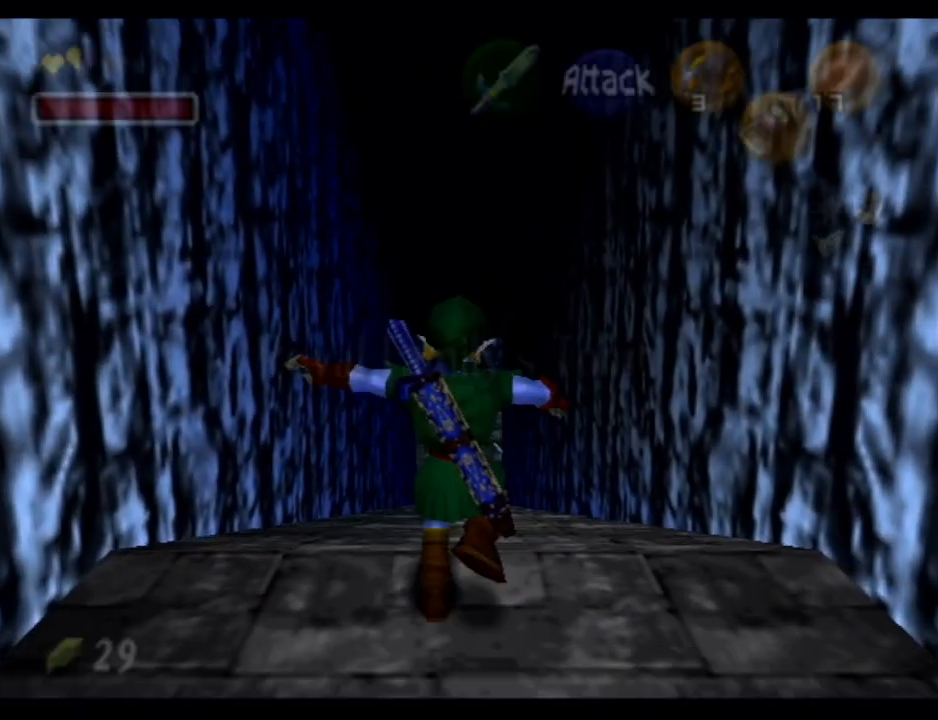
{"buttons": ["A"], "left_stick": "up", "right_stick": "center", "events": [[400, "A", "down"]]}
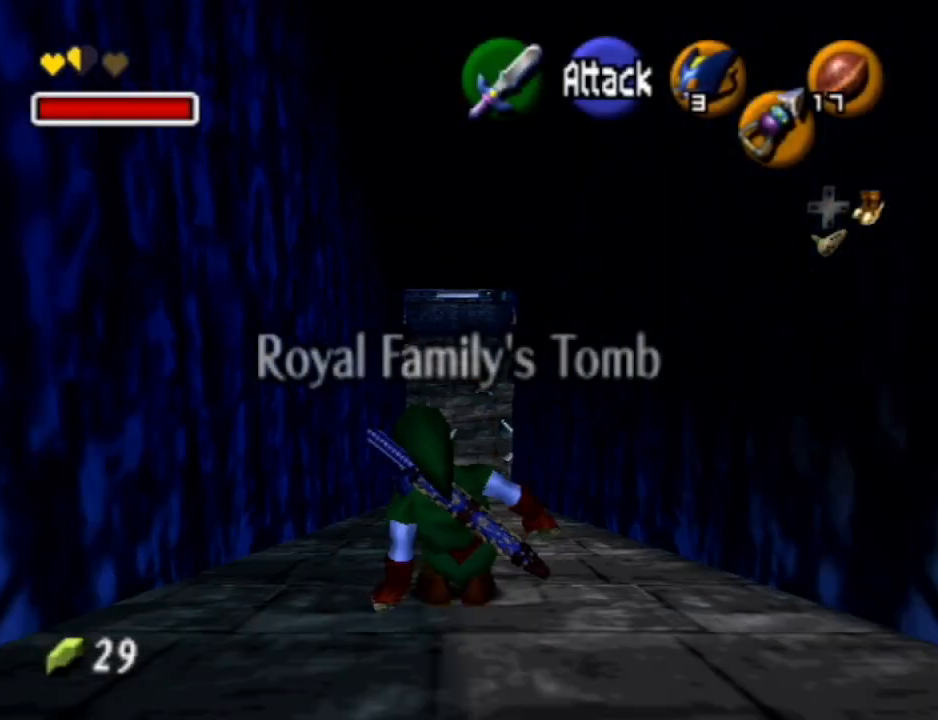
{"buttons": [], "left_stick": "up", "right_stick": "center", "events": [[267, "A", "up"]]}
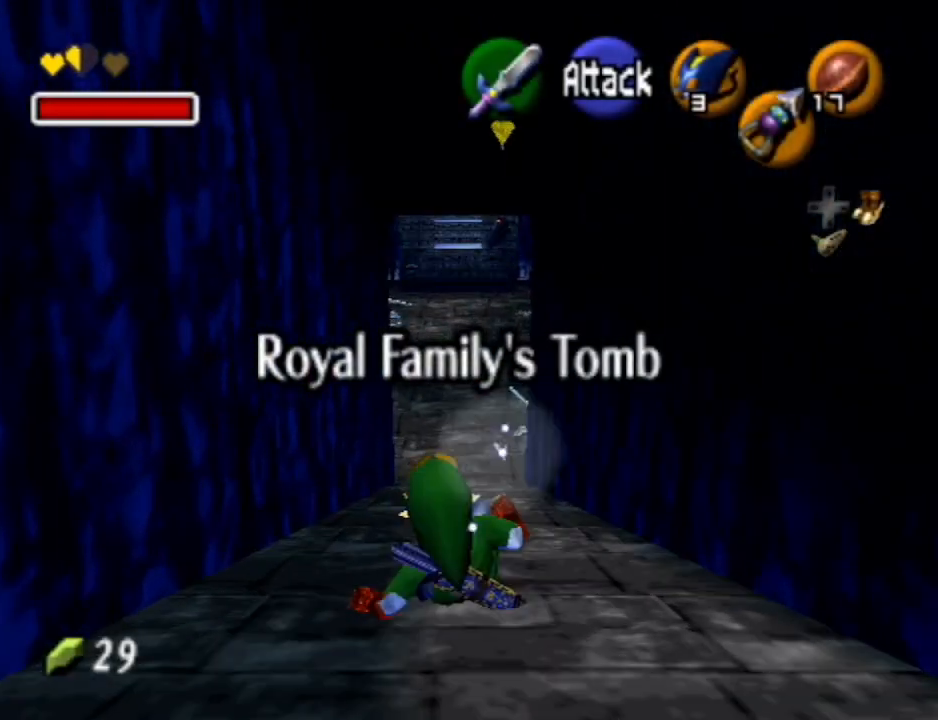
{"buttons": [], "left_stick": "up", "right_stick": "center", "events": [[33, "A", "down"], [500, "A", "up"]]}
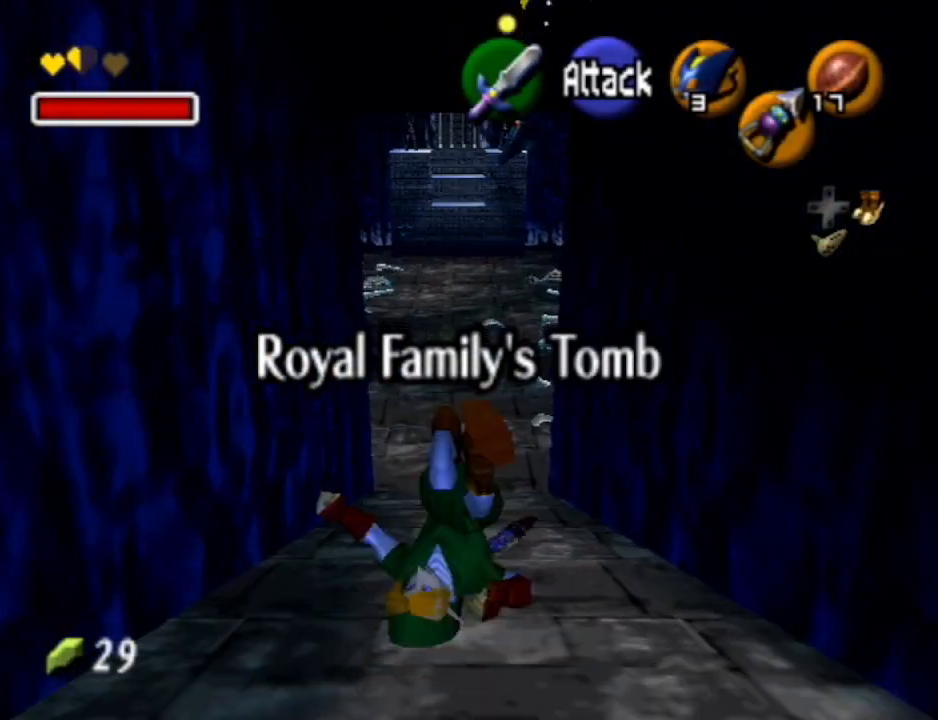
{"buttons": ["A"], "left_stick": "up", "right_stick": "center", "events": [[233, "A", "down"]]}
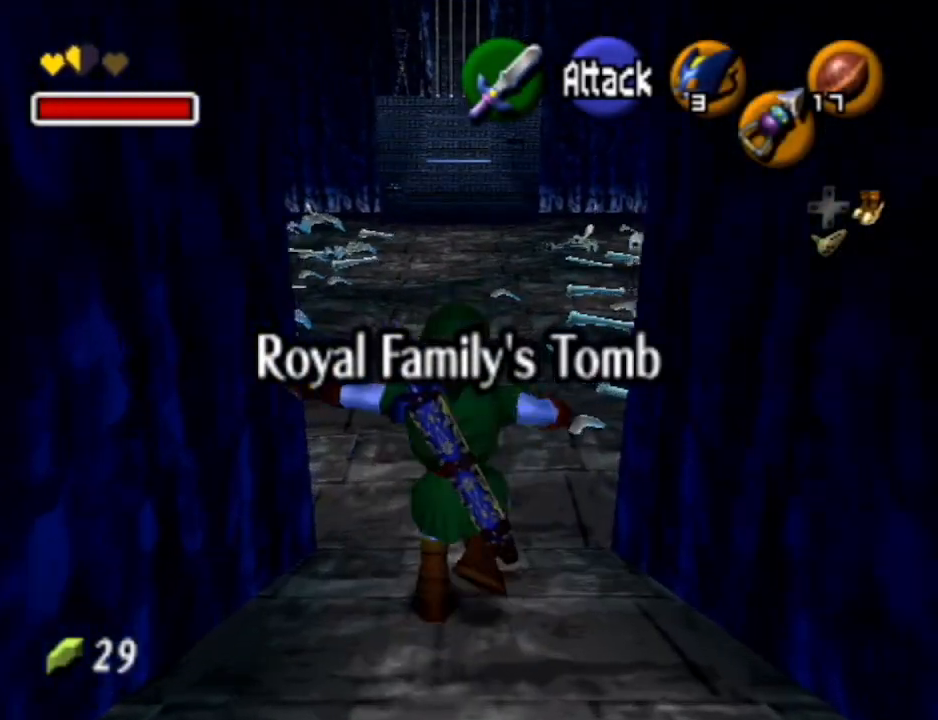
{"buttons": ["A"], "left_stick": "up", "right_stick": "center", "events": [[167, "A", "up"], [400, "A", "down"]]}
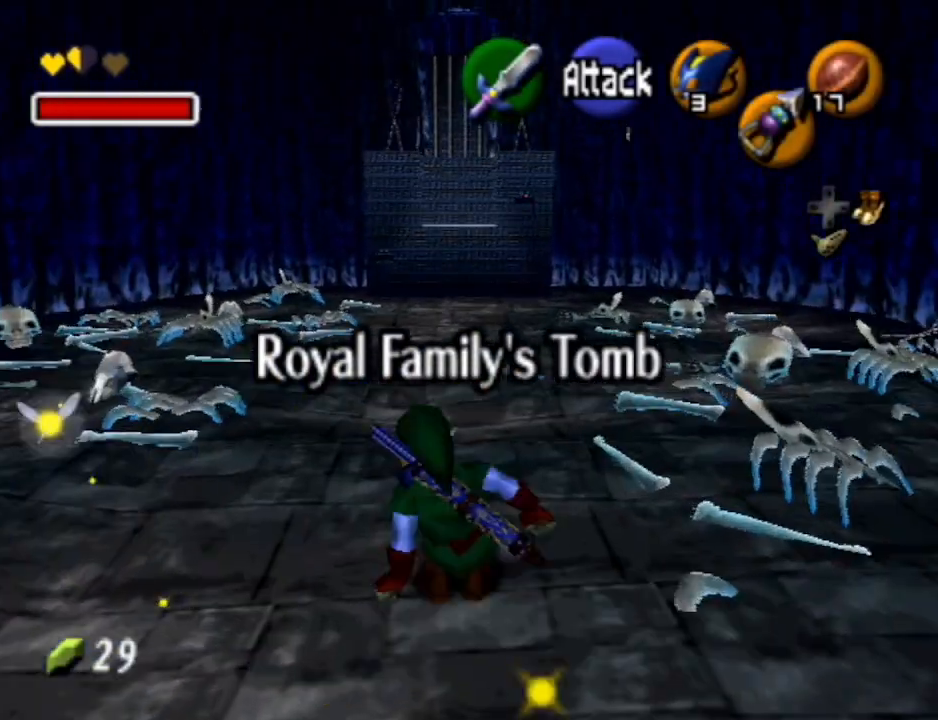
{"buttons": [], "left_stick": "up", "right_stick": "center", "events": [[467, "A", "up"]]}
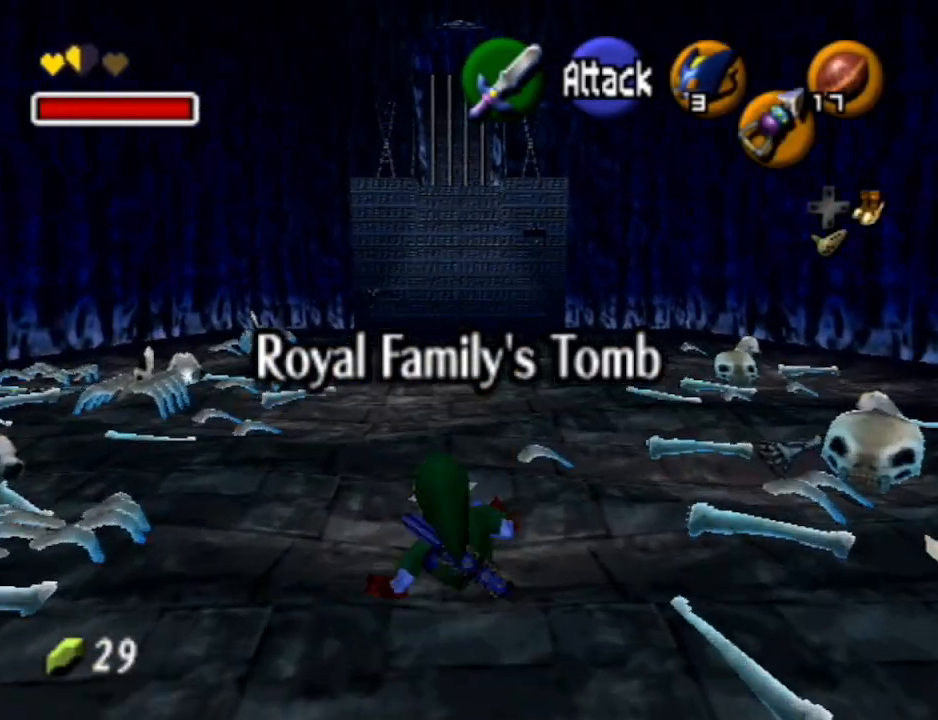
{"buttons": [], "left_stick": "up", "right_stick": "center", "events": [[133, "A", "down"], [333, "A", "up"]]}
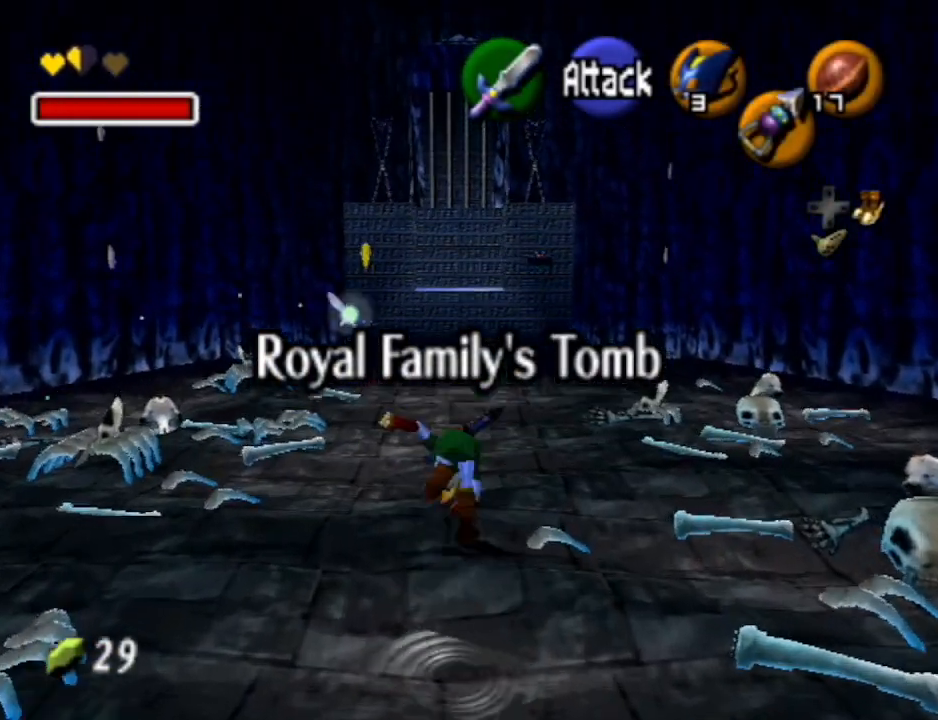
{"buttons": [], "left_stick": "up", "right_stick": "center", "events": [[133, "START", "down"], [233, "START", "up"]]}
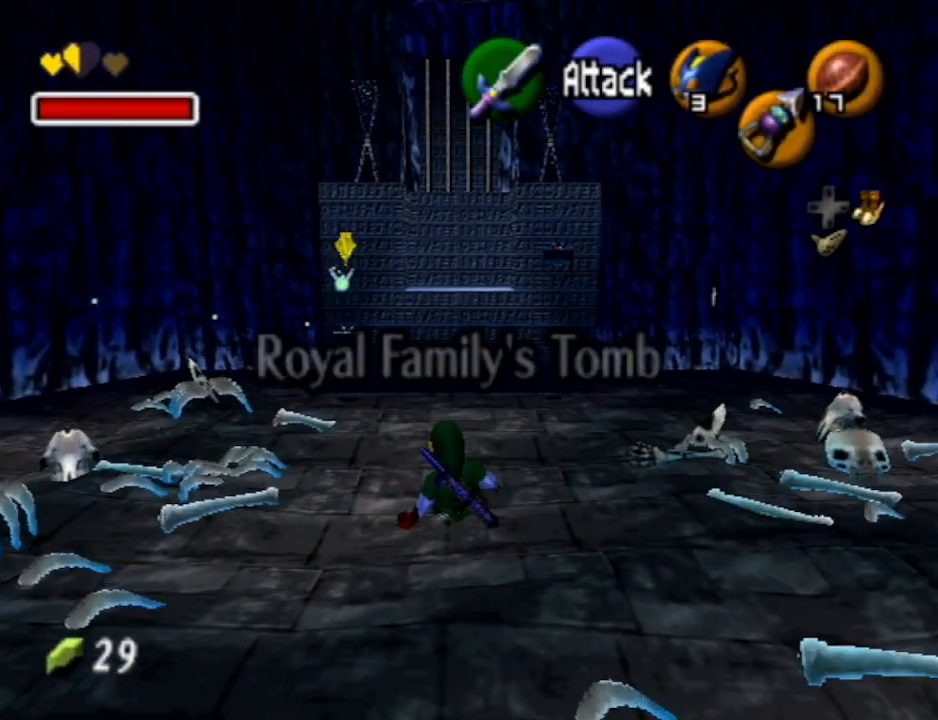
{"buttons": [], "left_stick": "center", "right_stick": "center", "events": [[67, "left_stick", "center"]]}
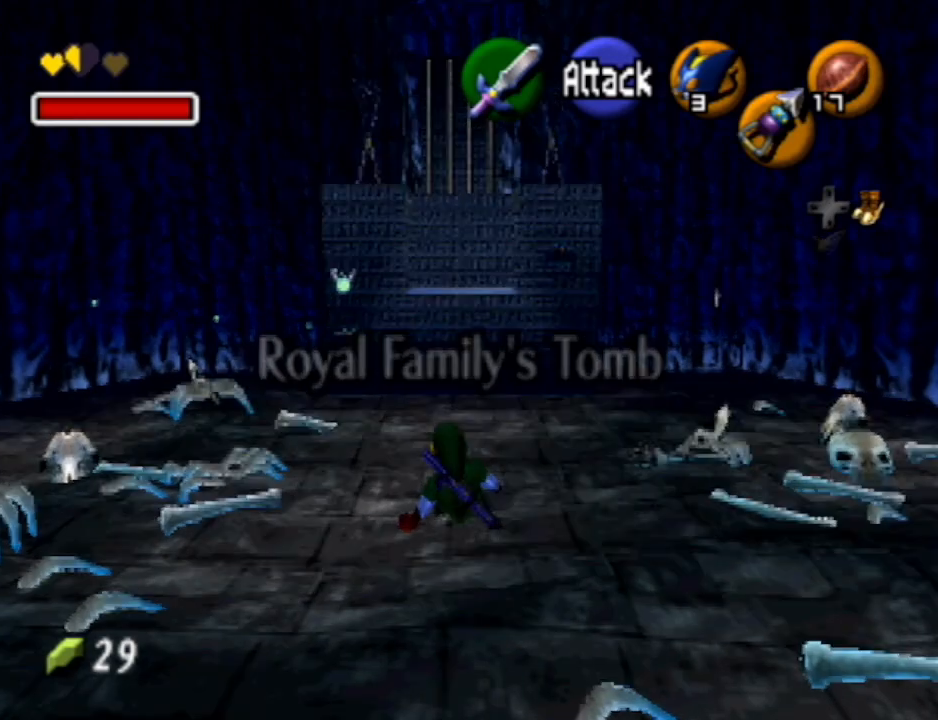
{"buttons": [], "left_stick": "center", "right_stick": "center", "events": []}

────────────────────

◆ Work task ◆
Could you transcribe every entry above exactly, leaving out the images?

◆ Solved exercise ◆
{"buttons": ["A"], "left_stick": "up", "right_stick": "center", "events": [[400, "A", "down"]]}
{"buttons": [], "left_stick": "up", "right_stick": "center", "events": [[267, "A", "up"]]}
{"buttons": [], "left_stick": "up", "right_stick": "center", "events": [[33, "A", "down"], [500, "A", "up"]]}
{"buttons": ["A"], "left_stick": "up", "right_stick": "center", "events": [[233, "A", "down"]]}
{"buttons": ["A"], "left_stick": "up", "right_stick": "center", "events": [[167, "A", "up"], [400, "A", "down"]]}
{"buttons": [], "left_stick": "up", "right_stick": "center", "events": [[467, "A", "up"]]}
{"buttons": [], "left_stick": "up", "right_stick": "center", "events": [[133, "A", "down"], [333, "A", "up"]]}
{"buttons": [], "left_stick": "up", "right_stick": "center", "events": [[133, "START", "down"], [233, "START", "up"]]}
{"buttons": [], "left_stick": "center", "right_stick": "center", "events": [[67, "left_stick", "center"]]}
{"buttons": [], "left_stick": "center", "right_stick": "center", "events": []}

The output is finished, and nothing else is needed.